Growth in Africa and Market Outlook
Recent expansion has focused on sub-Saharan Africa, where Blockchain.com has opened operations in Ghana, Kenya, and South Africa, with a Nigeria office under preparation. Bloomberg reported that the company views rising mobile adoption and lighter regulatory regimes as a natural fit for crypto wallet and payment services.
Still, questions remain about profitability and compliance. The firm’s exposure to bankrupt lenders and opaque accounting during the bull market raised concerns that investors will expect greater transparency before any merger proceeds. Analysts say any SPAC deal will hinge on PIPE financing and redemption rates—two pressure points that have derailed many post-2021 blank-check transactions.

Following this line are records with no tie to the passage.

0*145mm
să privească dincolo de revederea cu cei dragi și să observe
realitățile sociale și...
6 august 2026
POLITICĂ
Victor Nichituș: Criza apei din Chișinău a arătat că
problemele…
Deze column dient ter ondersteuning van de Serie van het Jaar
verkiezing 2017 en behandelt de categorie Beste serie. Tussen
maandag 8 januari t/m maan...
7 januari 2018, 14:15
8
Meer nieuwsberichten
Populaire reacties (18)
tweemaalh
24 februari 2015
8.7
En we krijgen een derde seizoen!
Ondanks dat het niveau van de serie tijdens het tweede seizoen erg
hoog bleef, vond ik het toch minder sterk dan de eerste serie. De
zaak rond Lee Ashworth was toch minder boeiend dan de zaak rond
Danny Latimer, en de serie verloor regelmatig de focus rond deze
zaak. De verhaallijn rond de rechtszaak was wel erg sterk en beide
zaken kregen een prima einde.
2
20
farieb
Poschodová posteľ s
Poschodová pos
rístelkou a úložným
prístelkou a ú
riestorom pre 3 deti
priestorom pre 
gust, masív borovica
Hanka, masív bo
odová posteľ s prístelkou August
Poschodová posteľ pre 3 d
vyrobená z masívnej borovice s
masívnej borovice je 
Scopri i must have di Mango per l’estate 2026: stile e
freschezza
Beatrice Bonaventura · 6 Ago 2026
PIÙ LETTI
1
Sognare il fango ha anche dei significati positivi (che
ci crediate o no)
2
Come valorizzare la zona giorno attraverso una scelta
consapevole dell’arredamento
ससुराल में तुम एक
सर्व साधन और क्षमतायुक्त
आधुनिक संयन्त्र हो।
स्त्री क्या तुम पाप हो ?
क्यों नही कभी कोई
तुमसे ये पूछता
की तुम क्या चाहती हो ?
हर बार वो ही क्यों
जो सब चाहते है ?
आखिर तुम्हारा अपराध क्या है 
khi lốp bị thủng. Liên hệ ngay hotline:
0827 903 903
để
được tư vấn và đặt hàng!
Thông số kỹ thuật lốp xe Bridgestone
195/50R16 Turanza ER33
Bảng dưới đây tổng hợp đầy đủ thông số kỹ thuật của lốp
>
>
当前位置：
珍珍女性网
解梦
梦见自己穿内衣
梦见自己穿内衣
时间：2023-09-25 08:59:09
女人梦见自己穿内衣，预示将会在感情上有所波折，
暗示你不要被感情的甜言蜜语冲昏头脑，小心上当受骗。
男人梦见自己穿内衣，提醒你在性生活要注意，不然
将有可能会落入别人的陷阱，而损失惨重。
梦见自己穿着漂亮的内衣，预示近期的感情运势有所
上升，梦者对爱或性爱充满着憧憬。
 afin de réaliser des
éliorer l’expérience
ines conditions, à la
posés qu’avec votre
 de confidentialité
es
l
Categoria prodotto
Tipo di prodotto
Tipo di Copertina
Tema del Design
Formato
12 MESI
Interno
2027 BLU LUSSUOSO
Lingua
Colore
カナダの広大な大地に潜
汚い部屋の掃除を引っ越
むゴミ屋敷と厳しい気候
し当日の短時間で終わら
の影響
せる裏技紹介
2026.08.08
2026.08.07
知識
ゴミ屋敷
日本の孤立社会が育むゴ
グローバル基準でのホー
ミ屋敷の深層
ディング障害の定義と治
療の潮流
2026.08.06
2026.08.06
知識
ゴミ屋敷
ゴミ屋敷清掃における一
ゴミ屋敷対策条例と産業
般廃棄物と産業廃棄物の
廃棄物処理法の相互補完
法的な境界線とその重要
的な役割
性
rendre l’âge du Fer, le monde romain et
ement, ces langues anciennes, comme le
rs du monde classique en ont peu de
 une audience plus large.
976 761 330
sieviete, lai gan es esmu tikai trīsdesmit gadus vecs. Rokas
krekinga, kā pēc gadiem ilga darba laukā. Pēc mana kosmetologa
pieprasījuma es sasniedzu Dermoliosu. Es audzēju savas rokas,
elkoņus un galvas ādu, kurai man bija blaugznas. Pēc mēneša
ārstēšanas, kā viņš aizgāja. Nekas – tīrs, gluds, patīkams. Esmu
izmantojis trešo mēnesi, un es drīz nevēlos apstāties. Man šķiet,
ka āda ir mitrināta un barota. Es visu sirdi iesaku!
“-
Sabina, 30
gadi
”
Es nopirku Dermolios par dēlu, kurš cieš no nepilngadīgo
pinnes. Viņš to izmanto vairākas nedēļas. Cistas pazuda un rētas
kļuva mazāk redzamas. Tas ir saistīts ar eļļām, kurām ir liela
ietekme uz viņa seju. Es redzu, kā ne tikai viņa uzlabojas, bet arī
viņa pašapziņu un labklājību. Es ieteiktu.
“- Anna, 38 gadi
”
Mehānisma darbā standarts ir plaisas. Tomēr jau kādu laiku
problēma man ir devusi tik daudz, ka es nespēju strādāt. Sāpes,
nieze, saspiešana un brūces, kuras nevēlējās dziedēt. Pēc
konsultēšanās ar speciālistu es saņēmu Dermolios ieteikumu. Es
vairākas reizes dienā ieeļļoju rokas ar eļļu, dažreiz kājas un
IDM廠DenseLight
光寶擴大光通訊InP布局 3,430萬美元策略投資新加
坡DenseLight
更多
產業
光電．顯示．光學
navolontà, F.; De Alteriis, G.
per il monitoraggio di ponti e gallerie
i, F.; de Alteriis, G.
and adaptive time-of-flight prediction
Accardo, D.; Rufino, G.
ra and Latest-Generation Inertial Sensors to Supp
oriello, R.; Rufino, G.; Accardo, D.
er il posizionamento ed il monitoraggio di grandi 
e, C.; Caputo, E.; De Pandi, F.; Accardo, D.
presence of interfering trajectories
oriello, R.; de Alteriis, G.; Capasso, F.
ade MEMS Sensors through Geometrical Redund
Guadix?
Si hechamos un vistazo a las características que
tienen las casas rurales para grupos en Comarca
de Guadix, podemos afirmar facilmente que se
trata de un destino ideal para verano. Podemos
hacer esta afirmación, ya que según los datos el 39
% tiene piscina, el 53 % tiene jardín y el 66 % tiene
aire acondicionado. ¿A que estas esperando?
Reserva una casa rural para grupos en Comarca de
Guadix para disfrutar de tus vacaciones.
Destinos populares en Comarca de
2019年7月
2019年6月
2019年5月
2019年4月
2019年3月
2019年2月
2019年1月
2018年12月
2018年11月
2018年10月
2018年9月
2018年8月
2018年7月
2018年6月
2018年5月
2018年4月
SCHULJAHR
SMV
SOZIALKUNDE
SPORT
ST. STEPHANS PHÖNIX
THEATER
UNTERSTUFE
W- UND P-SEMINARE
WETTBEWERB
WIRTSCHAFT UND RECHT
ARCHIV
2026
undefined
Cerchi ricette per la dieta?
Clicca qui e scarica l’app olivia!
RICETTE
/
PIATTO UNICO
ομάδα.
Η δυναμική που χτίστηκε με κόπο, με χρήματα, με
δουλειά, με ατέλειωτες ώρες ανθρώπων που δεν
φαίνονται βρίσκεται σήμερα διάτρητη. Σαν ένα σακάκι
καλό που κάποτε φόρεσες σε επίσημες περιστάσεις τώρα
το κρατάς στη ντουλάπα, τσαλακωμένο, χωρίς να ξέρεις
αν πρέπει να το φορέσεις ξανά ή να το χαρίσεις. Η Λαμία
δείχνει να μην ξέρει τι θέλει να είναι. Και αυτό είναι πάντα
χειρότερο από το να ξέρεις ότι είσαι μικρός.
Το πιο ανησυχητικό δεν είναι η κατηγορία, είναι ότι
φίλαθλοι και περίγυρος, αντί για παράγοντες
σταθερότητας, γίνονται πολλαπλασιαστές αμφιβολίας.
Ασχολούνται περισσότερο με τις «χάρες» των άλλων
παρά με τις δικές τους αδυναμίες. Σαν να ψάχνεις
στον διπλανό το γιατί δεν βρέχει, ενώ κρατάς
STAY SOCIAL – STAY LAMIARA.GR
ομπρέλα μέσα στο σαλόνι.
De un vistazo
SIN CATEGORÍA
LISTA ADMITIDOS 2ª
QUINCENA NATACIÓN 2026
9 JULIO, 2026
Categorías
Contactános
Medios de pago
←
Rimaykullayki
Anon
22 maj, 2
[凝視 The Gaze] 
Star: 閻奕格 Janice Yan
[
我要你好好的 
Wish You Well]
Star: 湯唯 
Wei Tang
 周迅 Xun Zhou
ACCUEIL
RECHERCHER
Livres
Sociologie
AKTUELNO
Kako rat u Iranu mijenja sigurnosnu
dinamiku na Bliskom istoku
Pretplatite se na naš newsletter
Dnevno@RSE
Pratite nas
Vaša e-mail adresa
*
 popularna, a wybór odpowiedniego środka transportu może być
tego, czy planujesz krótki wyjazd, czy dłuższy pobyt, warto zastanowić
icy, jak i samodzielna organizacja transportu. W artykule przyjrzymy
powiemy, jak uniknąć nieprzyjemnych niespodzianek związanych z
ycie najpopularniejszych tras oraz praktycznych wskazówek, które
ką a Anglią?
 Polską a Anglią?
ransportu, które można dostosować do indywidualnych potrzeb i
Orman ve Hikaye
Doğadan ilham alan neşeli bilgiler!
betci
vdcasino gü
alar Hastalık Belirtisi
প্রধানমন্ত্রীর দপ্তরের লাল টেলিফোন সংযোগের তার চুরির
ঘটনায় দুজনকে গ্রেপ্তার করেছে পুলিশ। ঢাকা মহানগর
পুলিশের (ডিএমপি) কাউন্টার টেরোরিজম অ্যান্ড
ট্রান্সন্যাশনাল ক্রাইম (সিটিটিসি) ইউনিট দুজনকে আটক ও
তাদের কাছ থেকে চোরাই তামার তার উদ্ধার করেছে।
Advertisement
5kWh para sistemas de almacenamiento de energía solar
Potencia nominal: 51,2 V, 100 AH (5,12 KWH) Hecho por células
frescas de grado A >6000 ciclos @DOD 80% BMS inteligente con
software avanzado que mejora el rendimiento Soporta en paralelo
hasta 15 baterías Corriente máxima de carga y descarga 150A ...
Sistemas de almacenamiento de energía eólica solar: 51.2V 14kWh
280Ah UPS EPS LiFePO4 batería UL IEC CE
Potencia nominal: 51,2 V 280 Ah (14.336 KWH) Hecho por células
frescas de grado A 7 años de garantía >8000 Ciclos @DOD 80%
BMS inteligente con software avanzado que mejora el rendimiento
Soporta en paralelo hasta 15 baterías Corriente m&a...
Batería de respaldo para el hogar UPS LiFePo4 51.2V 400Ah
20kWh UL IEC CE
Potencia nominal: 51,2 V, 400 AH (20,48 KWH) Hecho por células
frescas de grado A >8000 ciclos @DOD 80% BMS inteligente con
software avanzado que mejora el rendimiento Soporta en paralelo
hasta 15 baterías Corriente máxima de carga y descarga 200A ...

“The appetite is back, but the bar is higher,” said one person familiar with ongoing SPAC discussions. “Investors want cleaner governance and predictable earnings before committing to another crypto listing.”
Timeline and Outlook
Founded in 2011, Blockchain.com is among the few survivors from crypto’s first wave. Its history includes: a 2021 funding boom, a 2022 liquidity hit, a 2023 recapitalization, and now a 2025 management overhaul. Whether it proceeds with a SPAC merger or pivots to a traditional IPO, the company appears determined to return to public markets while sentiment remains favorable.
The talks remain preliminary, and timing will depend on market conditions. For now, Blockchain.com’s restructured leadership and advisory lineup suggest a clear direction: later than years of volatility, the firm is preparing to test Wall Street’s renewed openness to digital finance.